Einen entscheidenden Hinweis zur ursprünglichen Funktion lieferte eine vergleichbare, oxidierend gebrannte Keramik von der Burg Bartenstein bei Partenstein. Dieses findet seine formale Entsprechung in Gefäßen aus einem Brunnenschacht in der Wasserstraße in Offenburg sowie aus Bruchsal[3]. Die Gefäße lassen sich der Gruppe der spätmittelalterlichen und frühneuzeitlichen Pflanztöpfe zuweisen. In der zeitgenössischen Malerei und Graphik seit der Mitte des 15. Jahrhunderts nachgewiesen, finden sich entsprechende Keramiken auf verschiedenen Bildwerken, die auf den ersten Blick nichts miteinander gemein haben: die Verkündigung Mariens, Liebespaare und der „hortus conclusus“, eine sowohl mystische als auch reale Nachempfindung des Paradieses. Allen bildlichen Darstellungen ist ein extrem realistischer Blick auf das Objekt gemeinsam. Die in den Blumentöpfen gezogenen Pflanzen lassen sich botanisch exakt bestimmen. Das Wildensteiner Stück weist eine große Nähe zur Darstellung eines entsprechenden Gefäßes auf der Kaltnadelradierung eines Liebespaares auf, welche um 1458 gefertigt worden sein dürfte.[4] Der auf einer Bank ruhende Pflanzkübel steht in einem breiten Untersetzer. Deutlich erkennbar sind mehrere scharf profilierte, horizontale Grate. Wie bei dem Wildensteiner Stück sitzt am Übergang vom Gefäßrand zum Hals eine Fingertupfenleiste. Die vertikalen Löcher im Rand dienen zur Befestigung einer hölzernen Stützkonstruktion für die darin wachsenden Sommernelken (Dianthus chinensis). Die Pflanze kann als Metapher des romantischen Liebeswerbens verstanden werden.

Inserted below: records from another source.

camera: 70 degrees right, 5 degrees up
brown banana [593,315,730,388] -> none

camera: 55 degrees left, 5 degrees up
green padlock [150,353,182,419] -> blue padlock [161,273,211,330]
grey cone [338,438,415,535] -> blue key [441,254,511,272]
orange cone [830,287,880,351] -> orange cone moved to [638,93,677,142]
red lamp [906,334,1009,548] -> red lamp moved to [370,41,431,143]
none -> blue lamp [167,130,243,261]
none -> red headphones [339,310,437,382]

Pflanzkübel mit Stützkonstruktionen wurden darüber hinaus in Gartenbüchern des 17. Jahrhunderts wie beispielsweise im Kräuterbuch des Adam Loncerius aus dem Jahre 1679 abgebildet.[5] Dort stehen gleich mehrere auf leicht vom Boden abgesetzten Gestellen nebeneinander. Die Kübel waren nicht winterharten oder als besonders kostbar erachteten Pflanzen vorbehalten. Man kann davon ausgehen, dass in ihnen seltene Kräuter und Heilpflanzen gezogen wurden. Die vergleichsweise aufwändige Art der Pflanzenhaltung sollte auch Schutz vor Schädlingen bieten. Über einen ganz anderen Verwendungszweck solcher „Gartenkacheln“ in städtischem Milieu berichtet der Chronist Konrad Celtis (1459-1508). Ihm zufolge hatten die Nürnberger Bürger die Gewohnheit, auf Fenstergesimsen Kräuter und Blumen zu ziehen, weil dadurch die Häuser mit Duft durchzogen würden.[6] Der Wildensteiner Pflanztopf verrät uns weder etwas über die ursprünglich in ihm gezogenen Pflanzen noch über den eigentlichen Verwendungszweck. Ob als Lufterfrischer, als Rohstofflieferant für Medikamente oder zur kulinarischen Bereicherung, in jedem Fall zog man in dem hochdekorativen Gefäß noch Pflanzen, als es längst unmodern geworden war. Erst mit dem Wegzug der letzten Bewohner endet seine Nutzungsgeschichte.

 

[1] Die reduzierend gebrannten Fragmente des Pflanztopfes, (Eschau, Burg Wildenstein, Fundnummer 382, Höhe: 14,6cm, Bodendurchmesser: 16,2cm, Mündungsdurchmesser: 31,0cm) stammen aus der Verfüllung der östlichen Kellerhälfte (Schnitt 6/1).

[2] Janssen/Martius 1995.

[3] Gross 2009.

[4] Hess Fischer 1996.

[5] Beutter/Siebenmorgen 1987,S. 30, Kat. Nr. 13.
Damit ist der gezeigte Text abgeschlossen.